I don't want to say this out loud, though, because it might make headlines. And then some politician will get all up in arms about it, and some scientist will spend 20 years studying it.

Writing Workshops

A lot of folks who read the stupid crap that I talk about and write about ask me "Where do you come up with this stuff?" I don't usually have an answer, so usually I make one up. But let me give you a free writing workshop.

Here it is:

I was up at 5:00 am watching "Supergirl" with Helen Slater. Two things I remember about this movie when it came out in the summer of '84 were 1) Helen Slater was a total babe, and 2) This movie totally sucks. Both are still true. I briefly wondered if this movie was as horrible as "Superman IV: The Quest For Peace" and decided that, since this movie at least had Helen Slater in it, it's probably at least marginally better. (Note: I also notice at this point that Supergirl's love interest is played by the guy who got killed by terrorists by pretending to be friends with Bruce Willis when he really didn't know him in the first "Die Hard" movie.)

Once the movie was over, though, there was absolutely nothing on TV, so I got out a "Star Trek" tape and I was watching the "Voyager" episode that I talked about earlier and just reading the paper. And it just occured to me that the entire premise of the episode was totally ridiculous and that Seven of Nine probably had very little need or use for social graces. So now, go back and read the first two paragraphs from today and see what I wrote.

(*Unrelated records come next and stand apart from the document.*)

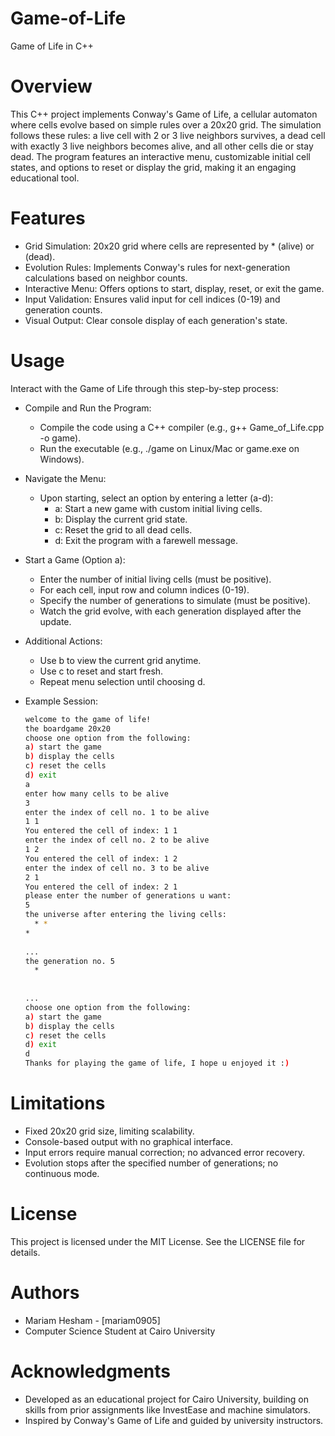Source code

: # Game-of-Life
Game of Life in C++
# Overview
This C++ project implements Conway's Game of Life, a cellular automaton where cells evolve based on simple rules over a 20x20 grid. The simulation follows these rules: a live cell with 2 or 3 live neighbors survives, a dead cell with exactly 3 live neighbors becomes alive, and all other cells die or stay dead. The program features an interactive menu, customizable initial cell states, and options to reset or display the grid, making it an engaging educational tool.

# Features

- Grid Simulation: 20x20 grid where cells are represented by * (alive) or   (dead).
- Evolution Rules: Implements Conway's rules for next-generation calculations based on neighbor counts.
- Interactive Menu: Offers options to start, display, reset, or exit the game.
- Input Validation: Ensures valid input for cell indices (0-19) and generation counts.
- Visual Output: Clear console display of each generation's state.

# Usage
Interact with the Game of Life through this step-by-step process:

- Compile and Run the Program:

  - Compile the code using a C++ compiler (e.g., g++ Game_of_Life.cpp -o game).
  - Run the executable (e.g., ./game on Linux/Mac or game.exe on Windows).


- Navigate the Menu:

  - Upon starting, select an option by entering a letter (a-d):
    - a: Start a new game with custom initial living cells.
    - b: Display the current grid state.
    - c: Reset the grid to all dead cells.
    - d: Exit the program with a farewell message.




- Start a Game (Option a):

  - Enter the number of initial living cells (must be positive).
  - For each cell, input row and column indices (0-19).
  - Specify the number of generations to simulate (must be positive).
  - Watch the grid evolve, with each generation displayed after the update.


- Additional Actions:

  - Use b to view the current grid anytime.
  - Use c to reset and start fresh.
  - Repeat menu selection until choosing d.



- Example Session:
  ``` bash
  welcome to the game of life!
  the boardgame 20x20
  choose one option from the following:
  a) start the game
  b) display the cells
  c) reset the cells
  d) exit
  a
  enter how many cells to be alive
  3
  enter the index of cell no. 1 to be alive
  1 1
  You entered the cell of index: 1 1
  enter the index of cell no. 2 to be alive
  1 2
  You entered the cell of index: 1 2
  enter the index of cell no. 3 to be alive
  2 1
  You entered the cell of index: 2 1
  please enter the number of generations u want:
  5
  the universe after entering the living cells:
    * *    
  *        
           
  ...
  the generation no. 5
    *      
           
           
  ...
  choose one option from the following:
  a) start the game
  b) display the cells
  c) reset the cells
  d) exit
  d
  Thanks for playing the game of life, I hope u enjoyed it :)
  ```

# Limitations

- Fixed 20x20 grid size, limiting scalability.
- Console-based output with no graphical interface.
- Input errors require manual correction; no advanced error recovery.
- Evolution stops after the specified number of generations; no continuous mode.

# License
This project is licensed under the MIT License. See the LICENSE file for details.

# Authors

- Mariam Hesham - [mariam0905]
- Computer Science Student at Cairo University

# Acknowledgments

- Developed as an educational project for Cairo University, building on skills from prior assignments like InvestEase and machine simulators.
- Inspired by Conway's Game of Life and guided by university instructors.


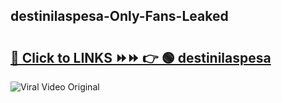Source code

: 
 ## destinilaspesa-Only-Fans-Leaked

# <h2><a href="https://clipsfans.com/destinilaspesa&ref=git">🔗 Click to LINKS ⏩⏩ 👉 🟢 destinilaspesa </a></h2>

<a href="https://clipsfans.com/destinilaspesa&ref=git" rel="nofollow" data-target="animated-image.originalLink"><img src="https://i.ibb.co.com/xMMVF88/686577567.gif" alt="Viral Video Original" style="max-width: 100%; display: inline-block;" data-target="animated-image.originalImage"></a>
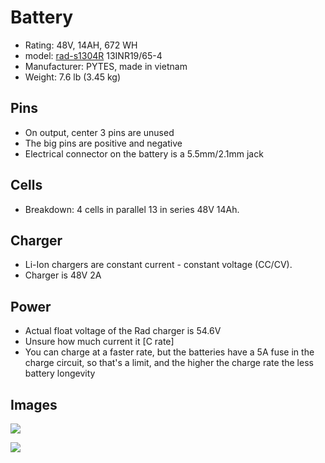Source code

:# Battery

- Rating: 48V, 14AH, 672 WH
- model: [rad-s1304R](https://www.radpowerbikes.com/products/rad-semi-integrated-battery-pack) 13INR19/65-4
- Manufacturer: PYTES, made in vietnam
- Weight: 7.6 lb (3.45 kg)

## Pins

- On output, center 3 pins are unused
- The big pins are positive and negative
- Electrical connector on the battery is a 5.5mm/2.1mm jack

## Cells

- Breakdown: 4 cells in parallel 13 in series 48V 14Ah.

## Charger

- Li-Ion chargers are constant current - constant voltage (CC/CV).
- Charger is 48V 2A

## Power
- Actual float voltage of the Rad charger is 54.6V
- Unsure how much current it [C rate]
- You can charge at a faster rate, but the batteries have a 5A fuse in the charge circuit, so that's a limit, and the higher the charge rate the less battery longevity


## Images

![](images/ebike-battery.png)

![](images/ebike-battery-serial.png)
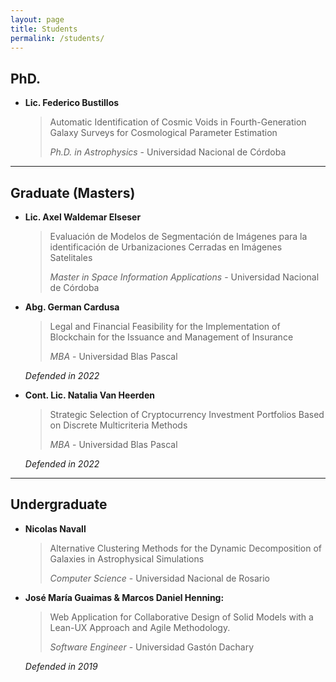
 ```yaml
---
layout: page
title: Students
permalink: /students/
---
```


## PhD.

- **Lic. Federico Bustillos**
    > Automatic Identification of Cosmic Voids in Fourth-Generation Galaxy Surveys for Cosmological Parameter Estimation
    >
    > *Ph.D. in Astrophysics* -
    > Universidad Nacional de Córdoba

---

## Graduate (Masters)

- **Lic. Axel Waldemar Elseser**
    > Evaluación de Modelos de Segmentación de Imágenes para la identificación de Urbanizaciones Cerradas en Imágenes Satelitales
    >
    > *Master in Space Information Applications* -
    > Universidad Nacional de Córdoba

- **Abg. German Cardusa**
    > Legal and Financial Feasibility for the Implementation of Blockchain for the Issuance and Management of Insurance
    >
    > *MBA* -
    > Universidad Blas Pascal

    *Defended in 2022*

- **Cont. Lic. Natalia Van Heerden**
    > Strategic Selection of Cryptocurrency Investment Portfolios Based on Discrete Multicriteria Methods
    >
    > *MBA* -
    > Universidad Blas Pascal

    *Defended in 2022*

---

## Undergraduate

- **Nicolas Navall**
    > Alternative Clustering Methods for the Dynamic Decomposition of Galaxies in Astrophysical Simulations
    >
    > *Computer Science* -
    > Universidad Nacional de Rosario

- **José María Guaimas & Marcos Daniel Henning:**
    > Web Application for Collaborative Design of Solid Models with a Lean-UX Approach and Agile Methodology.
    >
     > *Software Engineer* -
    > Universidad Gastón Dachary

    *Defended in 2019*

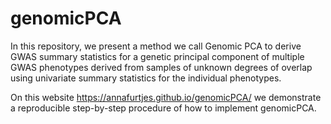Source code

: # genomicPCA
 
In this repository, we present a method we call Genomic PCA to derive GWAS summary statistics for a genetic principal component of multiple GWAS phenotypes derived from samples of unknown degrees of overlap using univariate summary statistics for the individual phenotypes. 

On this website https://annafurtjes.github.io/genomicPCA/ we demonstrate a reproducible step-by-step procedure of how to implement genomicPCA.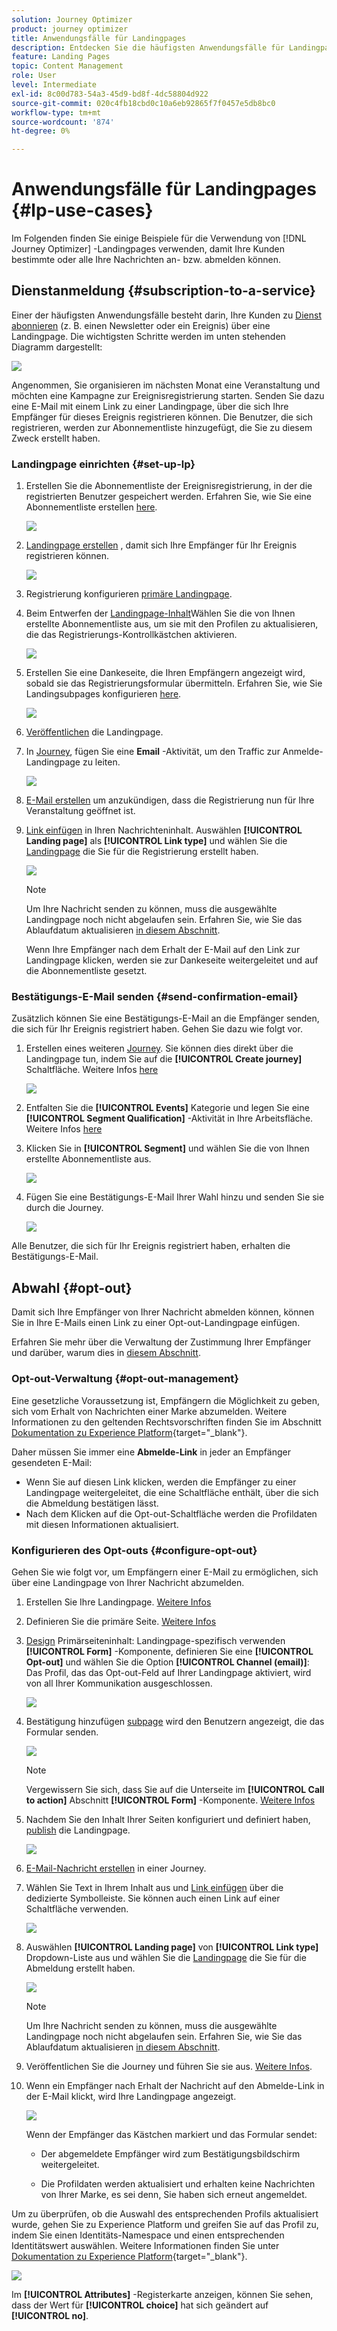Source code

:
 ```yaml
---
solution: Journey Optimizer
product: journey optimizer
title: Anwendungsfälle für Landingpages
description: Entdecken Sie die häufigsten Anwendungsfälle für Landingpages in Journey Optimizer.
feature: Landing Pages
topic: Content Management
role: User
level: Intermediate
exl-id: 8c00d783-54a3-45d9-bd8f-4dc58804d922
source-git-commit: 020c4fb18cbd0c10a6eb92865f7f0457e5db8bc0
workflow-type: tm+mt
source-wordcount: '874'
ht-degree: 0%

---
```


# Anwendungsfälle für Landingpages {#lp-use-cases}

Im Folgenden finden Sie einige Beispiele für die Verwendung von [!DNL Journey Optimizer] -Landingpages verwenden, damit Ihre Kunden bestimmte oder alle Ihre Nachrichten an- bzw. abmelden können.

## Dienstanmeldung {#subscription-to-a-service}

Einer der häufigsten Anwendungsfälle besteht darin, Ihre Kunden zu [Dienst abonnieren](subscription-list.md) (z. B. einen Newsletter oder ein Ereignis) über eine Landingpage. Die wichtigsten Schritte werden im unten stehenden Diagramm dargestellt:

![](assets/lp_subscription-uc.png)

Angenommen, Sie organisieren im nächsten Monat eine Veranstaltung und möchten eine Kampagne zur Ereignisregistrierung starten<!--to keep your customers that are interested updated on that event-->. Senden Sie dazu eine E-Mail mit einem Link zu einer Landingpage, über die sich Ihre Empfänger für dieses Ereignis registrieren können. Die Benutzer, die sich registrieren, werden zur Abonnementliste hinzugefügt, die Sie zu diesem Zweck erstellt haben.

### Landingpage einrichten {#set-up-lp}

1. Erstellen Sie die Abonnementliste der Ereignisregistrierung, in der die registrierten Benutzer gespeichert werden. Erfahren Sie, wie Sie eine Abonnementliste erstellen [here](subscription-list.md#define-subscription-list).

   ![](assets/lp_subscription-uc-list.png)

1. [Landingpage erstellen](create-lp.md) , damit sich Ihre Empfänger für Ihr Ereignis registrieren können.

   ![](assets/lp_create-lp-details.png)

1. Registrierung konfigurieren [primäre Landingpage](create-lp.md#configure-primary-page).

1. Beim Entwerfen der [Landingpage-Inhalt](design-lp.md)Wählen Sie die von Ihnen erstellte Abonnementliste aus, um sie mit den Profilen zu aktualisieren, die das Registrierungs-Kontrollkästchen aktivieren.

   ![](assets/lp_subscription-uc-lp-list.png)

1. Erstellen Sie eine Dankeseite, die Ihren Empfängern angezeigt wird, sobald sie das Registrierungsformular übermitteln. Erfahren Sie, wie Sie Landingsubpages konfigurieren [here](create-lp.md#configure-subpages).

   ![](assets/lp_subscription-uc-thanks.png)

1. [Veröffentlichen](create-lp.md#publish) die Landingpage.

1. In [Journey](../building-journeys/journey.md), fügen Sie eine **Email** -Aktivität, um den Traffic zur Anmelde-Landingpage zu leiten.

   ![](assets/lp_subscription-uc-journey.png)

1. [E-Mail erstellen](../email/get-started-email-design.md) um anzukündigen, dass die Registrierung nun für Ihre Veranstaltung geöffnet ist.

1. [Link einfügen](../email/message-tracking.md#insert-links) in Ihren Nachrichteninhalt. Auswählen **[!UICONTROL Landing page]** als **[!UICONTROL Link type]** und wählen Sie die [Landingpage](create-lp.md#configure-primary-page) die Sie für die Registrierung erstellt haben.

   ![](assets/lp_subscription-uc-link.png)

   >[!NOTE]
   >
   >Um Ihre Nachricht senden zu können, muss die ausgewählte Landingpage noch nicht abgelaufen sein. Erfahren Sie, wie Sie das Ablaufdatum aktualisieren [in diesem Abschnitt](create-lp.md#configure-primary-page).

   Wenn Ihre Empfänger nach dem Erhalt der E-Mail auf den Link zur Landingpage klicken, werden sie zur Dankeseite weitergeleitet und auf die Abonnementliste gesetzt.

### Bestätigungs-E-Mail senden {#send-confirmation-email}

Zusätzlich können Sie eine Bestätigungs-E-Mail an die Empfänger senden, die sich für Ihr Ereignis registriert haben. Gehen Sie dazu wie folgt vor.

1. Erstellen eines weiteren [Journey](../building-journeys/journey.md). Sie können dies direkt über die Landingpage tun, indem Sie auf die **[!UICONTROL Create journey]** Schaltfläche. Weitere Infos [here](create-lp.md#configure-primary-page)

   ![](assets/lp_subscription-uc-create-journey.png)

1. Entfalten Sie die **[!UICONTROL Events]** Kategorie und legen Sie eine **[!UICONTROL Segment Qualification]** -Aktivität in Ihre Arbeitsfläche. Weitere Infos [here](../building-journeys/segment-qualification-events.md)

1. Klicken Sie in **[!UICONTROL Segment]** und wählen Sie die von Ihnen erstellte Abonnementliste aus.

   ![](assets/lp_subscription-uc-confirm-journey.png)

1. Fügen Sie eine Bestätigungs-E-Mail Ihrer Wahl hinzu und senden Sie sie durch die Journey.

   ![](assets/lp_subscription-uc-confirm-email.png)

Alle Benutzer, die sich für Ihr Ereignis registriert haben, erhalten die Bestätigungs-E-Mail.

<!--The event registration's subscription list tracks the profiles who registered and you can send them targeted event updates.-->

## Abwahl {#opt-out}

Damit sich Ihre Empfänger von Ihrer Nachricht abmelden können, können Sie in Ihre E-Mails einen Link zu einer Opt-out-Landingpage einfügen.

Erfahren Sie mehr über die Verwaltung der Zustimmung Ihrer Empfänger und darüber, warum dies in [diesem Abschnitt](../privacy/opt-out.md).

### Opt-out-Verwaltung {#opt-out-management}

Eine gesetzliche Voraussetzung ist, Empfängern die Möglichkeit zu geben, sich vom Erhalt von Nachrichten einer Marke abzumelden. Weitere Informationen zu den geltenden Rechtsvorschriften finden Sie im Abschnitt [Dokumentation zu Experience Platform](https://experienceleague.adobe.com/docs/experience-platform/privacy/regulations/overview.html#regulations){target=&quot;_blank&quot;}.

Daher müssen Sie immer eine **Abmelde-Link** in jeder an Empfänger gesendeten E-Mail:

* Wenn Sie auf diesen Link klicken, werden die Empfänger zu einer Landingpage weitergeleitet, die eine Schaltfläche enthält, über die sich die Abmeldung bestätigen lässt.
* Nach dem Klicken auf die Opt-out-Schaltfläche werden die Profildaten mit diesen Informationen aktualisiert.

### Konfigurieren des Opt-outs {#configure-opt-out}

Gehen Sie wie folgt vor, um Empfängern einer E-Mail zu ermöglichen, sich über eine Landingpage von Ihrer Nachricht abzumelden.

1. Erstellen Sie Ihre Landingpage. [Weitere Infos](create-lp.md)

1. Definieren Sie die primäre Seite. [Weitere Infos](create-lp.md#configure-primary-page)

1. [Design](design-lp.md) Primärseiteninhalt: Landingpage-spezifisch verwenden **[!UICONTROL Form]** -Komponente, definieren Sie eine **[!UICONTROL Opt-out]** und wählen Sie die Option **[!UICONTROL Channel (email)]**: Das Profil, das das Opt-out-Feld auf Ihrer Landingpage aktiviert, wird von all Ihrer Kommunikation ausgeschlossen.

   ![](assets/lp_opt-out-primary-lp.png)

   <!--You can also build your own landing page and host it on the third-party system of your choice.-->

1. Bestätigung hinzufügen [subpage](create-lp.md#configure-subpages) wird den Benutzern angezeigt, die das Formular senden.

   ![](assets/lp_opt-out-subpage.png)

   >[!NOTE]
   >
   >Vergewissern Sie sich, dass Sie auf die Unterseite im **[!UICONTROL Call to action]** Abschnitt **[!UICONTROL Form]** -Komponente. [Weitere Infos](design-lp.md)

1. Nachdem Sie den Inhalt Ihrer Seiten konfiguriert und definiert haben, [publish](create-lp.md#publish) die Landingpage.

   ![](assets/lp_opt-out-publish.png)

1. [E-Mail-Nachricht erstellen](../email/get-started-email-design.md) in einer Journey.

1. Wählen Sie Text in Ihrem Inhalt aus und [Link einfügen](../email/message-tracking.md#insert-links) über die dedizierte Symbolleiste. Sie können auch einen Link auf einer Schaltfläche verwenden.

   ![](assets/lp_opt-out-insert-link.png)

1. Auswählen **[!UICONTROL Landing page]** von **[!UICONTROL Link type]** Dropdown-Liste aus und wählen Sie die [Landingpage](create-lp.md#configure-primary-page) die Sie für die Abmeldung erstellt haben.

   ![](assets/lp_opt-out-landing-page.png)

   >[!NOTE]
   >
   >Um Ihre Nachricht senden zu können, muss die ausgewählte Landingpage noch nicht abgelaufen sein. Erfahren Sie, wie Sie das Ablaufdatum aktualisieren [in diesem Abschnitt](create-lp.md#configure-primary-page).

1. Veröffentlichen Sie die Journey und führen Sie sie aus. [Weitere Infos](../building-journeys/journey.md).

1. Wenn ein Empfänger nach Erhalt der Nachricht auf den Abmelde-Link in der E-Mail klickt, wird Ihre Landingpage angezeigt.

   ![](assets/lp_opt-out-submit-form.png)

   Wenn der Empfänger das Kästchen markiert und das Formular sendet:

   * Der abgemeldete Empfänger wird zum Bestätigungsbildschirm weitergeleitet.

   * Die Profildaten werden aktualisiert und erhalten keine Nachrichten von Ihrer Marke, es sei denn, Sie haben sich erneut angemeldet.

Um zu überprüfen, ob die Auswahl des entsprechenden Profils aktualisiert wurde, gehen Sie zu Experience Platform und greifen Sie auf das Profil zu, indem Sie einen Identitäts-Namespace und einen entsprechenden Identitätswert auswählen. Weitere Informationen finden Sie unter [Dokumentation zu Experience Platform](https://experienceleague.adobe.com/docs/experience-platform/profile/ui/user-guide.html#getting-started){target=&quot;_blank&quot;}.

![](assets/lp_opt-out-profile-choice.png)

Im **[!UICONTROL Attributes]** -Registerkarte anzeigen, können Sie sehen, dass der Wert für **[!UICONTROL choice]** hat sich geändert auf **[!UICONTROL no]**.

<!--

### Other ways to opt out

You can also enable your recipients to unsubscribe whithout using landing pages.

* **One-click opt-out**

    You can add a one-click opt-out link into your email content. This will enable your recipients to quickly unsubscribe from your communications, without being redirected to a landing page where they need to confirm opting out. [Learn more](../privacy/opt-out.md#one-click-opt-out-link)

* **Unsubscribe link in header**

    If the recipients' email client supports displaying an unsubscribe link in the email header, emails sent with [!DNL Journey Optimizer] automatically include this link. [Learn more](../privacy/opt-out.md#unsubscribe-header)

////////


## Leverage landing page submission event {#leverage-lp-event}

You can use information that was submitted on a landing page to send communications to your customers. For example, if a user subscribes to a given subscription list, you can leverage that information to send an email recommending other subscription lists to that user.

To do this, you need to create an event containing the landing page submission information and use it in a journey. Follow the steps below.

1. Go to **[!UICONTROL Administration]** > **[!UICONTROL Configurations]**, and in the **[!UICONTROL Events]** section, select **[!UICONTROL Manage]**.

    ![](assets/lp_subscription-uc-configurations.png)

1. The list of events displays. Select **[!UICONTROL Create Event]**.

    ![](assets/lp_subscription-uc-create-event.png)

1. The event configuration pane opens on the right side of the screen. Configure a rule-based unitary event. [Learn more](../event/about-creating.md)

1. Define the schema: select **[!UICONTROL AJO Email Tracking Experience Event Schema v.1]** (available by default in [!DNL Journey Optimizer]).

    ![](assets/lp_subscription-uc-event-schema.png)

1. In the **[!UICONTROL Fields]** section, select the following elements:

    * **[!UICONTROL _experience]** > **[!UICONTROL customerJourneyManagement]** > **[!UICONTROL messageInteraction]** > **[!UICONTROL Interaction Type]**
    
    * **[!UICONTROL _experience]** > **[!UICONTROL customerJourneyManagement]** > **[!UICONTROL messageInteraction]** > **[!UICONTROL Landing Page Details]** > **[!UICONTROL Landing Page ID]**

    ![](assets/lp_subscription-uc-event-fields.png)

1. Click inside the **[!UICONTROL Event ID condition]** field. Using the simple expression editor, define the condition for the **[!UICONTROL Interaction Type]** and **[!UICONTROL Landing Page ID]** fields. This will be used by the system to identify the events that will trigger your journey.

    ![](assets/lp_subscription-uc-event-id-condition.png)

    >[!NOTE]
    >
    >To find the landing page ID, you can insert the landing page as a link into an email and select the source code from the contextual toolbar to display the landing page information.
    >
    >![](assets/lp_subscription-uc-lp-id.png)

1. Save your changes.

1. Create a [journey](../building-journeys/journey.md). You can do it directly from the landing page by clicking the **[!UICONTROL Create journey]** button. Learn more [here](create-lp.md#configure-primary-page)

    ![](assets/lp_subscription-uc-event-create-journey.png)

1. In the journey, unfold the **[!UICONTROL Events]** category and drop the event that you created into the canvas. Learn more [here](../building-journeys/segment-qualification-events.md)

    ![](assets/lp_subscription-uc-journey-event.png)

1. Unfold the **[!UICONTROL Actions]** category and drop an email action into the canvas.

    ![](assets/lp_subscription-uc-journey-email.png)

///How do you use the information from the event to send an email to the users? -->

See, at this point there are many different directions I can go with this. I could write more about "Star Trek". I could talk about dating. I could talk about breasts. I could say men and women are different. I could say men are pigs. But I've covered all that ground. Well, except for breasts.

(I don't write a lot about sex stuff. I figure there's enough of that out there. They say a man thinks about sex like once every seven seconds, but I don't think that's so. For me anyway, it's not something that I consciously have to be thinking about; it's more like one of those Windows programs that's always running in the background.)

See, I decide to go a different way when I see this headline in the paper about a woman's sense of smell. That was just so obvious to me. Just the same way it was obvious that no one needed to teach Seven of Nine how to date.

This sounds really organized and well thought-out, but trust me, it totally isn't. I just write about whatever I'm reading or watching. It also helps that I have opinions on everything, even things I know absolutely nothing about.